Electronic – get help with measuring particle charge using oscilloscope

capacitorintegrated-circuitintegratoroperational-amplifieroscilloscope

How can one measure particle charge using oscilloscope and op amp integrator circuit along with a capacitor and faraday cup. I am unable to figure out how to approach. I have the circuit ready but when I test the faraday cup by touching a separate charged capacitor, the oscilloscope doesn't show any visible change in voltage. How can I use all these components to get a particle charge. My plan is to drop the particles in the faraday cup and get the output voltage change from oscilloscope. Then calculate the charge with the help of rated capacitor. Also, I don't have any electrometer.  

Can I get help with measuring particle charge using oscilloscope ?.
Also, how will the voltage waveform look like when oscilloscope detects any voltage ?

enter image description hereI have attached the circuit, maybe you can have a look into it. What I am doing is charging any capacitor (not included in the circuit) with one end grounded (from dc power supply) and then touching the faraday cup. The oscilloscope is not responding to the touch.

Also, when I am turning ON the power for OP-AMP, then even without applying anything to cup, I am getting a voltage at the output. Is this normal ?… Tell me anything in the circuit which needs to be changed or tell me the step by step procedure which can be used for particle charge measurement using the scope.

Thanks 

Best Answer

There is a significant but easily fixable error in your circuit. You have the negative supply connected to 0V and also your op-amp's non-invering input at 0V. This means for positively charged particles hitting the cup you'll see nothing from the op-amp because its output will want to go below 0V (but it can't). Definitely try symettrical supplies such as + and - 15 volts.

A side effect of the bad negative rail connection is that a lot of op-amps will just go belly-up and produce seemingly daft output voltages. This is op-amp dependent of course.

Another issue and this may show up is the input bias currents needed by the op-amp. Just any old op-amp will not work - you have to choose an op-amp that has massively low input bias currents or the leakage through the input protection resistance will produce a huge offset voltage.

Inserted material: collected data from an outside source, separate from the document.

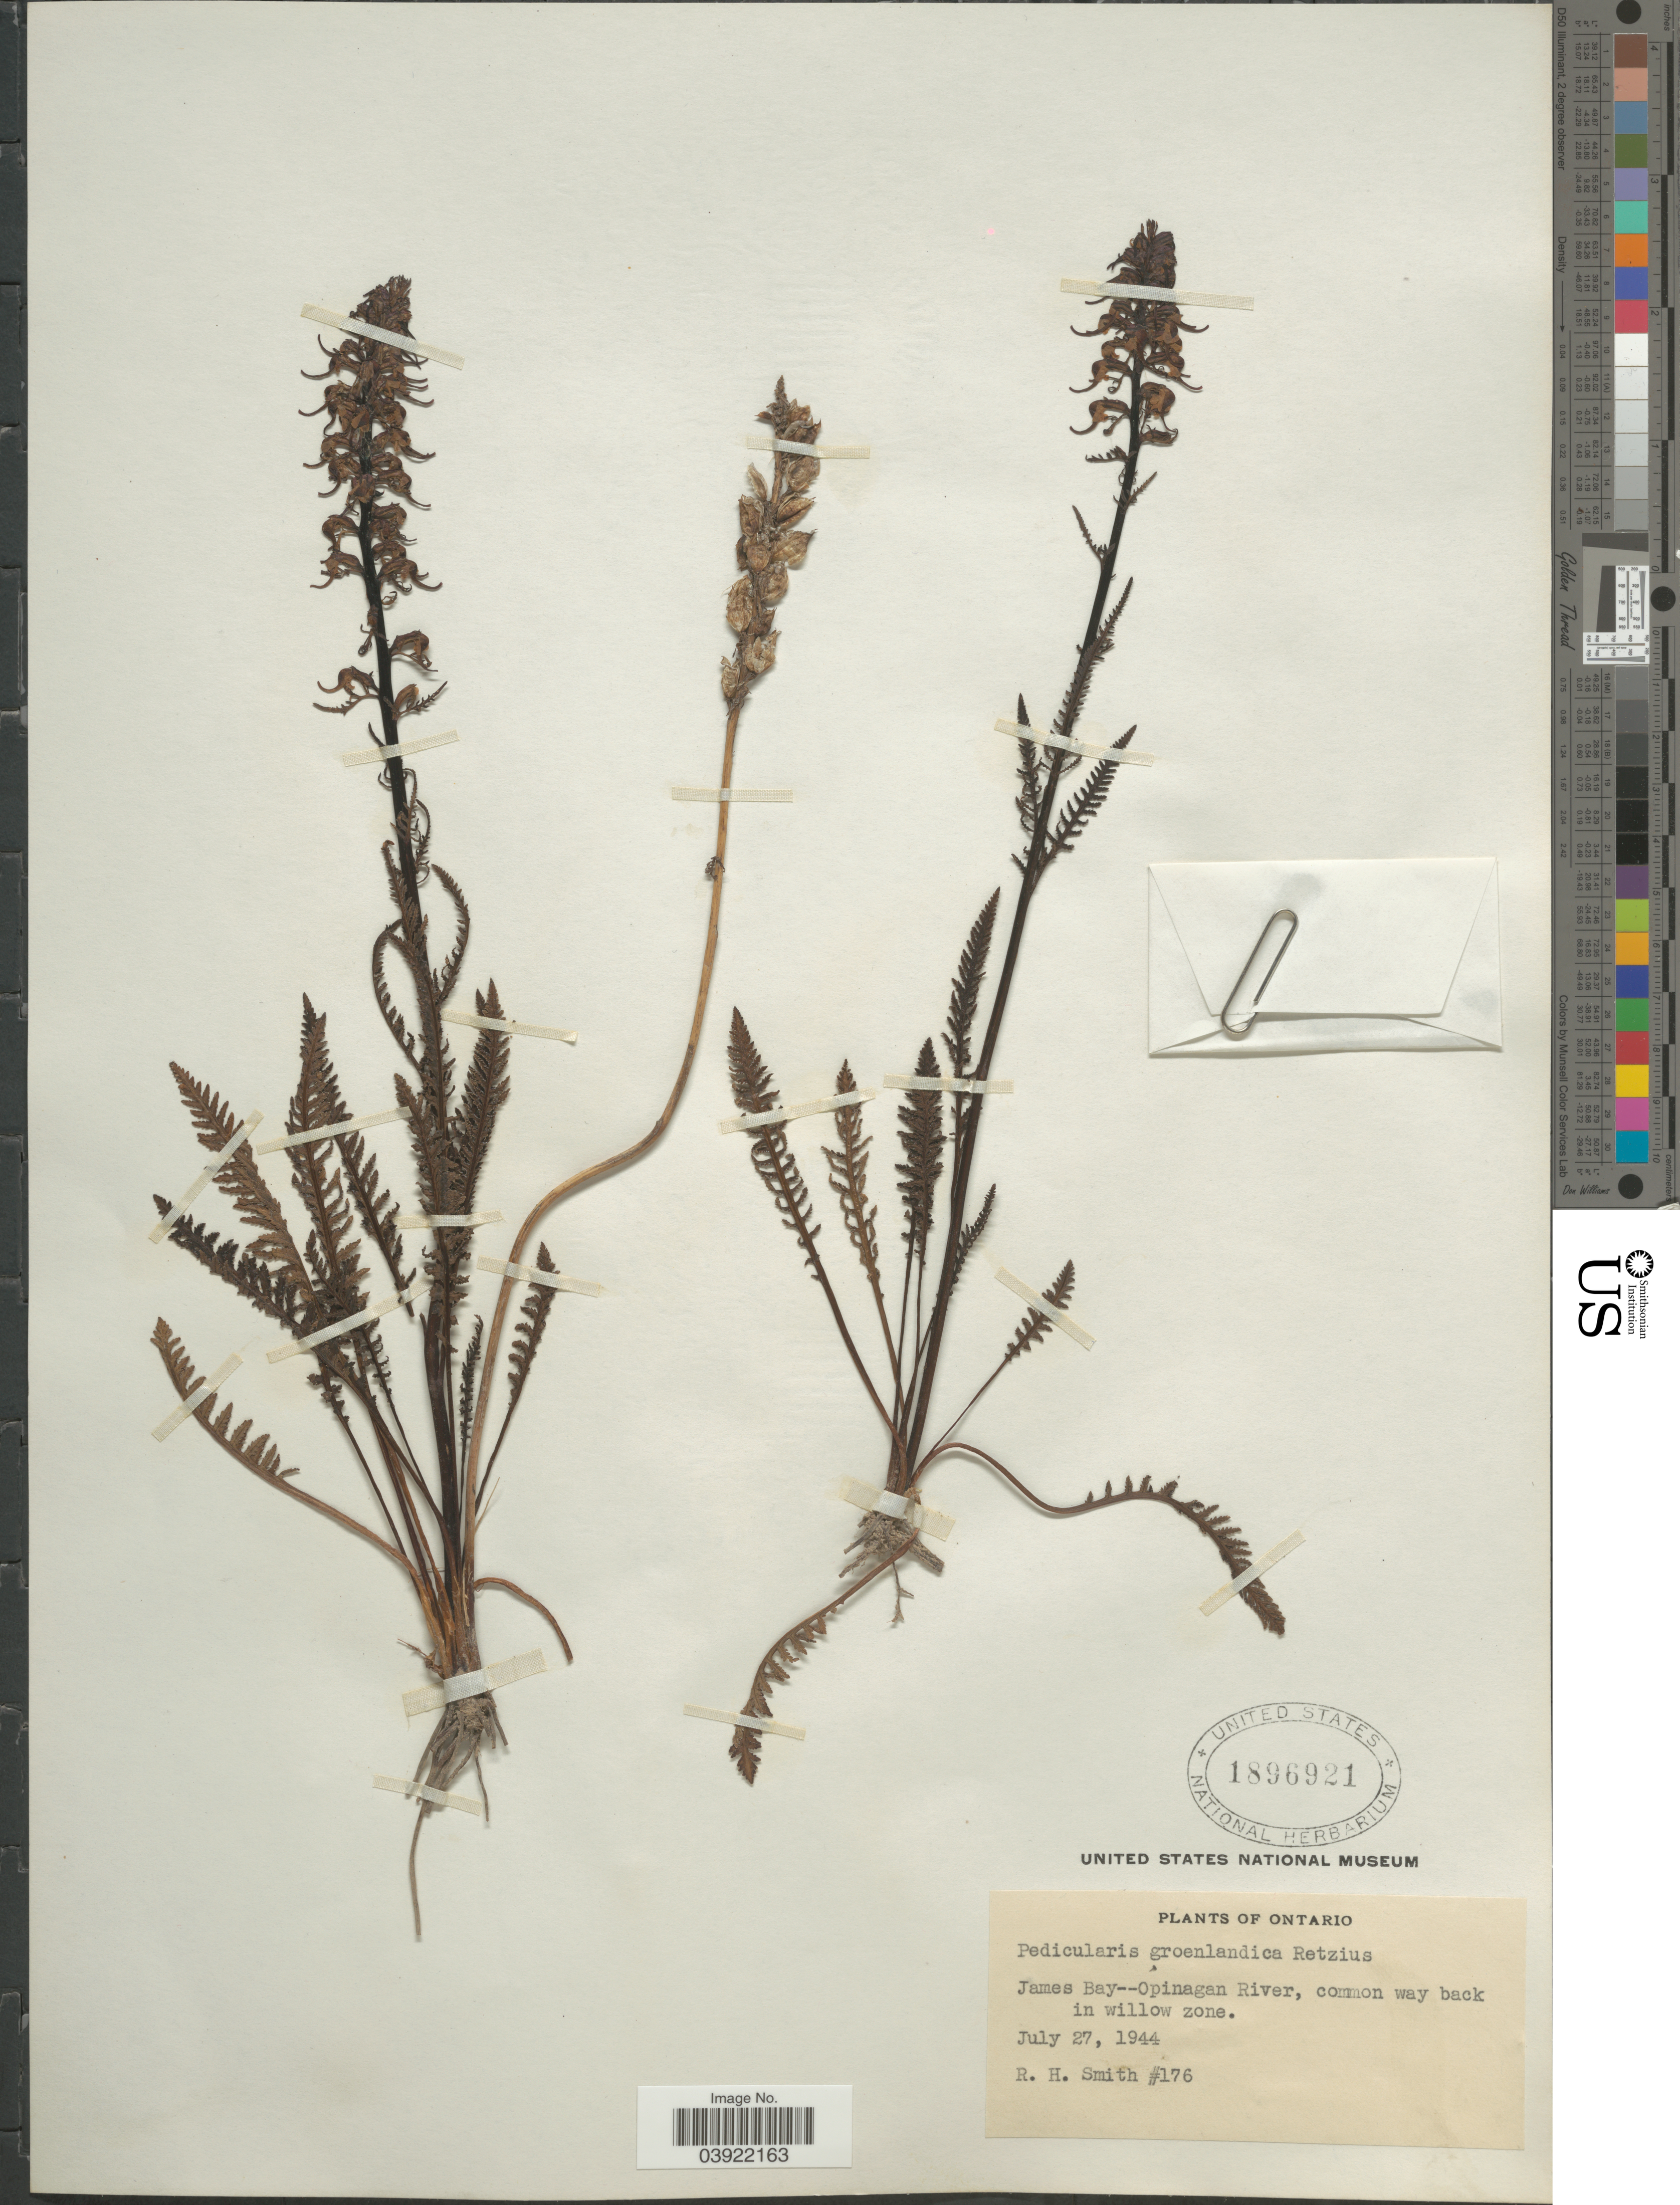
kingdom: Plantae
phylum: Tracheophyta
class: Magnoliopsida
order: Lamiales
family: Orobanchaceae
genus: Pedicularis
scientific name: Pedicularis groenlandica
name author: Retz.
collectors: R. H. Smith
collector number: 176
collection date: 1944-07-27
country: Canada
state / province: Ontario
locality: James Bay--Opinagan River, common way back in willow zone.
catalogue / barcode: US 1896921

Back in the 1990s I designed an ion beam collector for a gas mass spectrometer (that worked of course!) and we used the damned-best input leakage current op-amps we could find. ADI produce one that is in the order of several fempto amps and doesn't cost a king's ransome. I can't remember the part number now but just google "ADI fempto amp op amp" and you should get a hit.

I'd also consider not using an integrator as the front-end. I'd use a fempto-amp op-amp with the 100Mohm resistor in the feedback, dispence with the input protection (unless you have very good reasons to keep it) and have this followed by an integrator then, in that 2nd stage you can use a reed relay or JFET for resetting the capacitor should you need to. It's quite a valid approach to smaple then reset, let build up, then sample then reset continually. If the reset is short it won't significantly affect things but will give you the ability not to crash the output into the power rails if too much charge is built up.